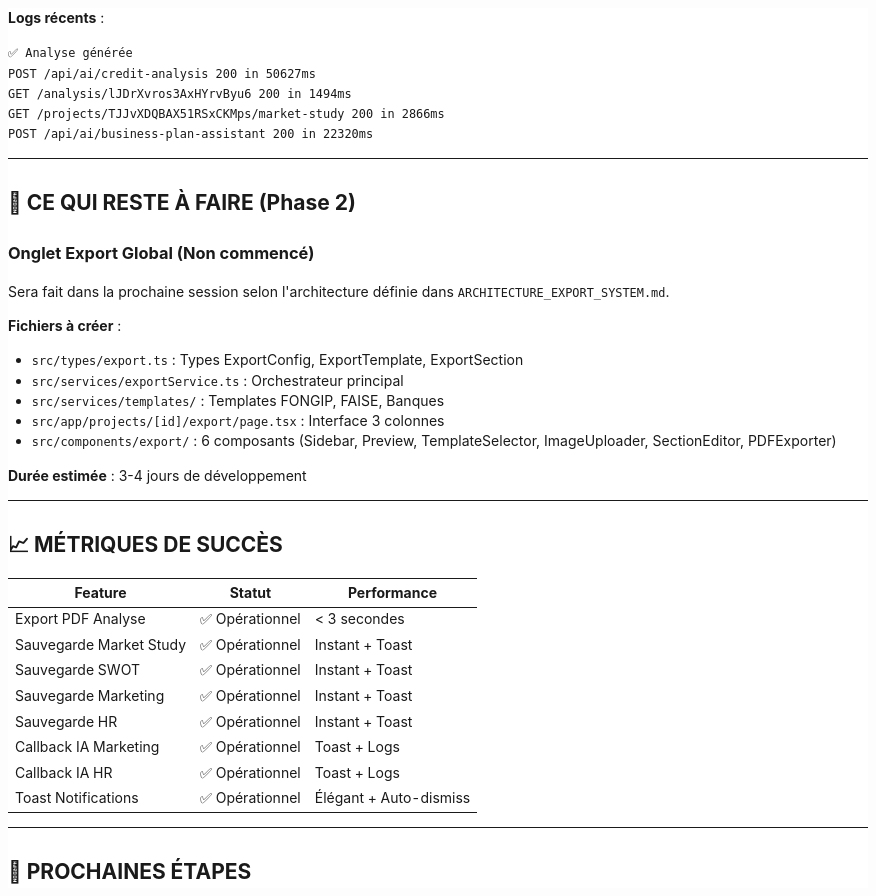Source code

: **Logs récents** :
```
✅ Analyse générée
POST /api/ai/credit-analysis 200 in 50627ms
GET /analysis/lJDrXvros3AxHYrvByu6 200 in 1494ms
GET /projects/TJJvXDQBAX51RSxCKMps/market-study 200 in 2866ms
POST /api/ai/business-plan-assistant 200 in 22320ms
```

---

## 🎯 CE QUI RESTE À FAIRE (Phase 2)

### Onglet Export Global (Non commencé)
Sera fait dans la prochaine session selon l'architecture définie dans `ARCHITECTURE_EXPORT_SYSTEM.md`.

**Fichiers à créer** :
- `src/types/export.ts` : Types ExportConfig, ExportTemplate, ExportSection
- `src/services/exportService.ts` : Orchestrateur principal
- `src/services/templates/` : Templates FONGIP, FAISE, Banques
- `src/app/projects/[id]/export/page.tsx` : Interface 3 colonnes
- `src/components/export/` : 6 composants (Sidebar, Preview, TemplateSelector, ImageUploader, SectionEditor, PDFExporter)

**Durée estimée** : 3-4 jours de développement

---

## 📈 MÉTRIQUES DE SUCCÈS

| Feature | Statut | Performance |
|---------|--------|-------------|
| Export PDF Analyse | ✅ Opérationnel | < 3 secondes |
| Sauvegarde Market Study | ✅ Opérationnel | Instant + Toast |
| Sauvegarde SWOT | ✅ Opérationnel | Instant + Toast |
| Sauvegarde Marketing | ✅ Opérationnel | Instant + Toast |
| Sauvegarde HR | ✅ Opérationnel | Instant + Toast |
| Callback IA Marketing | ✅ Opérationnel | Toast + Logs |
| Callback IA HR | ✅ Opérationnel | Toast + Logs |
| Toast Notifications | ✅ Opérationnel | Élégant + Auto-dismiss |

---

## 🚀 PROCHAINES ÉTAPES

**WHAT YOU ARE ASKED TO DO:**
Gather every line from the entries above where the word "services" appears, and copy them.

**TASK RESULT:**
- `src/services/exportService.ts` : Orchestrateur principal
- `src/services/templates/` : Templates FONGIP, FAISE, Banques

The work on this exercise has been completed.